Raising Kids à la Française

French Kid

I remember visiting the States from Paris as an older teenager. I was having dinner with a very welcoming family and the conversation was going well, until their 8 or 9 year old opened his mouth to say something and his parents suddenly stopped the conversation with me, turned to their child and listened to what this kid had to say as if the President had entered the room.  How odd, I thought…Where I come from, kids are pretty much ignored when adult guests are around. Kids eat with their parents alright, but they generally know better then to interrupt an adult conversation.

Kids in France know from an early age that there is family time, during which their comments and thoughts are welcome, and then there is adult time. You better not disturb during adult time, unless you have a homework emergency or similar crisis.

I am certainly not saying that one way is better then the other. Stopping your adult conversation because your child wants ice cream immediately could work wonders on her self-esteem. It is great that she now knows that her feelings and needs are important. Personally, however, I hope to show my kids how important they are without constantly interrupting what I am doing to cater to them. I do want them to know that frankly, my conversation is no less important then their immediate need for ice cream.  That may sound harsh from the American parenting point of view but I do believe that in the long run, stopping  your conversation or your activity because a young child demands it, is doing said child a great disservice.

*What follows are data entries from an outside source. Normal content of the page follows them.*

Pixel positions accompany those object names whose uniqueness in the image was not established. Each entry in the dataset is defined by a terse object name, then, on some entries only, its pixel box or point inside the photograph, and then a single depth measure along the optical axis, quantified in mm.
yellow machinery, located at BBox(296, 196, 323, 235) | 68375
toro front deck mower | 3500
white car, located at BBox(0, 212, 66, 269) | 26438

Another subtle difference is play space. Kids in France know that they are not welcome everywhere and anywhere in the house. They could play in their room, or in an assigned area such as the family room or the breakfast room. Most know, however, that there are places, such as the salon*, where they cannot bring their toys. I entertain often and my kids know to tell the other kids that some spaces are off-limits to toys and crumby food. All the parents have been respectful but some express surprise either at the rule itself or at the fact that we are able to enforce it.

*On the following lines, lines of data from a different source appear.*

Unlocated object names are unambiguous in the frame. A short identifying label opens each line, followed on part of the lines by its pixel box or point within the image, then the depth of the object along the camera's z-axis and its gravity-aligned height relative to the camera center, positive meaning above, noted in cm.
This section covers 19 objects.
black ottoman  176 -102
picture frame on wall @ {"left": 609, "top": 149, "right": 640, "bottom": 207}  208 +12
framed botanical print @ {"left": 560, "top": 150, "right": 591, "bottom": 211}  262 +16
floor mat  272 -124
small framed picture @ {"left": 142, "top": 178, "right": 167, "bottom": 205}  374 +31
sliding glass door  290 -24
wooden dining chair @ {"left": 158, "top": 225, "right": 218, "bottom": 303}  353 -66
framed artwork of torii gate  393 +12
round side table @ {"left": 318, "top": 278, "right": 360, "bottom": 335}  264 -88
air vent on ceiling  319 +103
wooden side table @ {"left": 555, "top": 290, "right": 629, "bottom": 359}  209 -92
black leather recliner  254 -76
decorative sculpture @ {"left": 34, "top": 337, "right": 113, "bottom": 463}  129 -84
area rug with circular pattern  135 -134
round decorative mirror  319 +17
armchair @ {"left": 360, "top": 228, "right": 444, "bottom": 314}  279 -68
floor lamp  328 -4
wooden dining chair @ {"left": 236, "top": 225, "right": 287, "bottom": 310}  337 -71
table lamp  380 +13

An interesting distinction between American and French parenting probably lies in the word Education. In English, this word often refers to what the child learns outside of the home (in school, college etc.), whereas in French, this word actually means “upbringing,” or what the child received inside the home. A “well-educated” child in French standards means well-brought up, or polite.

The most important difference between both types of “education” is that somehow French kids don’t need every whim catered to in order to recognize that they are their parents’ no. 1 priority.